SMALL CLAIMS PROCEDURES
HONORABLE SHARON I. HAMILTON
Small Claims Action
Occurs when there is a dispute between two parties, and the issue in controversy does not exceed $5000. You should review Chapter 34 of the Florida Statutes for a description of which causes of action are covered under small claims in the county court. It is strongly recommended that you familiarize yourself with the laws that apply to your particular case by visiting your local law library.
Service of Process
The first step in filing a small claims action is obtaining and filling out the necessary forms that consist of a statement of claim and notice or service of process which require s the parties to appear at a specified pre-trial conference. Small claims forms are available at your local Clerk of Court’s office.
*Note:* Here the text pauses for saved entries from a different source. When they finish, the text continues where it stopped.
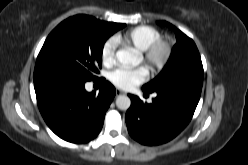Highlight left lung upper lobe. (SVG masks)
I'll use <instances>...</instances> for the list:
<instances>
[{
    "label": "left lung upper lobe",
    "mask_w": 248,
    "mask_h": 165,
    "mask_svg": "<svg viewBox=\"0 0 248 165\" xmlns=\"http://www.w3.org/2000/svg\"><path fill=\"white\" fill-rule=\"evenodd\" d=\"M159 24L165 25L175 32L177 43L163 70L152 81L145 84L142 90L147 93L172 87L180 90L187 88L201 90L204 71L194 41L166 21H160Z\"/></svg>",
    "instance_id": "obj_1"
}]
</instances>
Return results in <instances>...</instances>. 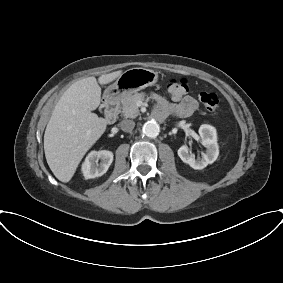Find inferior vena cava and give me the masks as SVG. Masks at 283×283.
Here are the masks:
<instances>
[{"label":"inferior vena cava","mask_w":283,"mask_h":283,"mask_svg":"<svg viewBox=\"0 0 283 283\" xmlns=\"http://www.w3.org/2000/svg\"><path fill=\"white\" fill-rule=\"evenodd\" d=\"M135 127L133 120H123L120 122V128L125 132H131Z\"/></svg>","instance_id":"obj_1"}]
</instances>
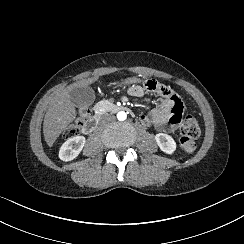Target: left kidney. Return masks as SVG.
<instances>
[{
	"label": "left kidney",
	"mask_w": 244,
	"mask_h": 244,
	"mask_svg": "<svg viewBox=\"0 0 244 244\" xmlns=\"http://www.w3.org/2000/svg\"><path fill=\"white\" fill-rule=\"evenodd\" d=\"M155 139L163 152L172 154L176 150V143L170 135L165 133H158L156 134Z\"/></svg>",
	"instance_id": "5707ae66"
}]
</instances>
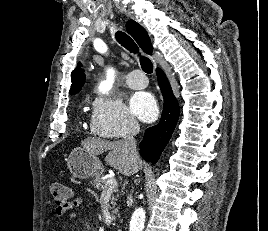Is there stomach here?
I'll return each mask as SVG.
<instances>
[{
	"instance_id": "stomach-1",
	"label": "stomach",
	"mask_w": 268,
	"mask_h": 231,
	"mask_svg": "<svg viewBox=\"0 0 268 231\" xmlns=\"http://www.w3.org/2000/svg\"><path fill=\"white\" fill-rule=\"evenodd\" d=\"M67 166L72 175L79 179L100 177L103 172L98 157L84 147H76L70 152Z\"/></svg>"
}]
</instances>
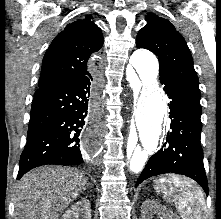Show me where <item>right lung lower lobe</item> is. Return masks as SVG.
<instances>
[{
	"label": "right lung lower lobe",
	"mask_w": 221,
	"mask_h": 219,
	"mask_svg": "<svg viewBox=\"0 0 221 219\" xmlns=\"http://www.w3.org/2000/svg\"><path fill=\"white\" fill-rule=\"evenodd\" d=\"M94 87V76L89 73L36 90L17 180L38 166L83 162L80 141L84 126L92 119ZM90 139L94 143L97 138L94 134Z\"/></svg>",
	"instance_id": "1"
}]
</instances>
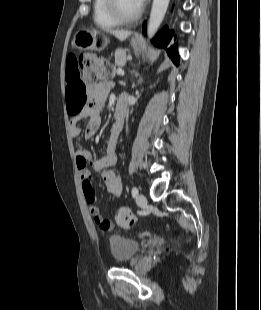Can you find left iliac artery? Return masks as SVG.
<instances>
[{"instance_id":"1","label":"left iliac artery","mask_w":261,"mask_h":310,"mask_svg":"<svg viewBox=\"0 0 261 310\" xmlns=\"http://www.w3.org/2000/svg\"><path fill=\"white\" fill-rule=\"evenodd\" d=\"M131 193H132V196L133 197H136L137 196V194H138V189H137V187H132V191H131Z\"/></svg>"}]
</instances>
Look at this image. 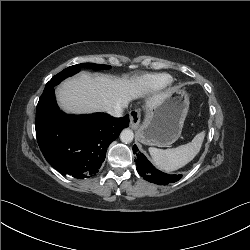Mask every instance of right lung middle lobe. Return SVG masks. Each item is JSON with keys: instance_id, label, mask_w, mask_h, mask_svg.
Here are the masks:
<instances>
[{"instance_id": "right-lung-middle-lobe-1", "label": "right lung middle lobe", "mask_w": 250, "mask_h": 250, "mask_svg": "<svg viewBox=\"0 0 250 250\" xmlns=\"http://www.w3.org/2000/svg\"><path fill=\"white\" fill-rule=\"evenodd\" d=\"M82 67L92 68V69H95V70L109 69L110 68L109 65L93 64V63H82V64L73 65V66H70V67L64 69L63 71H61L57 75H55L46 84V87H45L44 90L49 89V88H53L54 86H56L57 84H59L65 78L78 73Z\"/></svg>"}]
</instances>
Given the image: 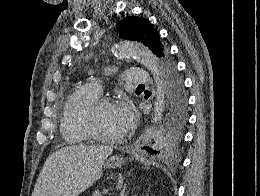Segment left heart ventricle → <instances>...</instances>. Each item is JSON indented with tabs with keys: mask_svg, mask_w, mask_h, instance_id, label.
<instances>
[{
	"mask_svg": "<svg viewBox=\"0 0 260 196\" xmlns=\"http://www.w3.org/2000/svg\"><path fill=\"white\" fill-rule=\"evenodd\" d=\"M87 111L83 113L82 121L85 119ZM95 126L103 133H108L111 135H118L125 130L122 124L119 104H112L101 108L95 116Z\"/></svg>",
	"mask_w": 260,
	"mask_h": 196,
	"instance_id": "left-heart-ventricle-1",
	"label": "left heart ventricle"
}]
</instances>
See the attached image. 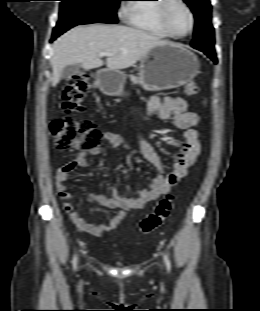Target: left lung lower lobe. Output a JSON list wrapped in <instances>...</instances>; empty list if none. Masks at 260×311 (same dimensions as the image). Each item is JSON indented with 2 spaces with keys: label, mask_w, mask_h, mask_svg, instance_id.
<instances>
[{
  "label": "left lung lower lobe",
  "mask_w": 260,
  "mask_h": 311,
  "mask_svg": "<svg viewBox=\"0 0 260 311\" xmlns=\"http://www.w3.org/2000/svg\"><path fill=\"white\" fill-rule=\"evenodd\" d=\"M194 48L204 52L209 58H211L214 61L215 64L217 63V58L215 56L214 49H209V48H204V47H194Z\"/></svg>",
  "instance_id": "1"
}]
</instances>
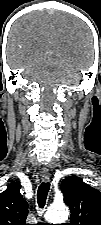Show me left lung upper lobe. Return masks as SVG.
I'll return each instance as SVG.
<instances>
[{
  "label": "left lung upper lobe",
  "instance_id": "left-lung-upper-lobe-1",
  "mask_svg": "<svg viewBox=\"0 0 101 225\" xmlns=\"http://www.w3.org/2000/svg\"><path fill=\"white\" fill-rule=\"evenodd\" d=\"M61 190L71 210L68 225H101V192L76 176L66 177Z\"/></svg>",
  "mask_w": 101,
  "mask_h": 225
}]
</instances>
Once the statement of claim has been completed and filed with the clerk of court, the plaintiff must provide the defendant with the copies of the statement of claim and the service of process form. In a small claims case, there are two ways to provide the defendant with these forms.
If the defendant lives in Florida, the statement of claim and service of process can be sent by certified mail through the USPS. If the defendant refuses to accept the service of process through mail, or does not live in Florida, or is a corporation within Florida, the statement of claim and service of process must be delivered to the defendant by the sheriff of the county where the defendant lives. A private process serves who is authorized to serve legal papers may also serve the defendant.
Once the defendant has been served, the process may continue. If service of process is done incorrectly or not done at all, the case may not proceed. Once the defendant has been served with the statement of claim and the service of process form, both parties must attend a pre-trial conference.
At the Pre-trial conference, the Judge will review the pleadings and documents and may simplify the issues, refer the case to mediation, and take care of any other matters as needed. You may settle the case with the other arty before or at the pre-trial conference by entering into and filing a stipulated agreement. This agreement can settle all or part of the case and becomes part of the court order. Either party may also move to have the pre-trial conference continued if needed.
Sometimes, the participation of a third, neutral party is helpful in aiding the litigants in reaching an agreement. This process is called Mediation and your case may be referred to it at the pre-trial conference.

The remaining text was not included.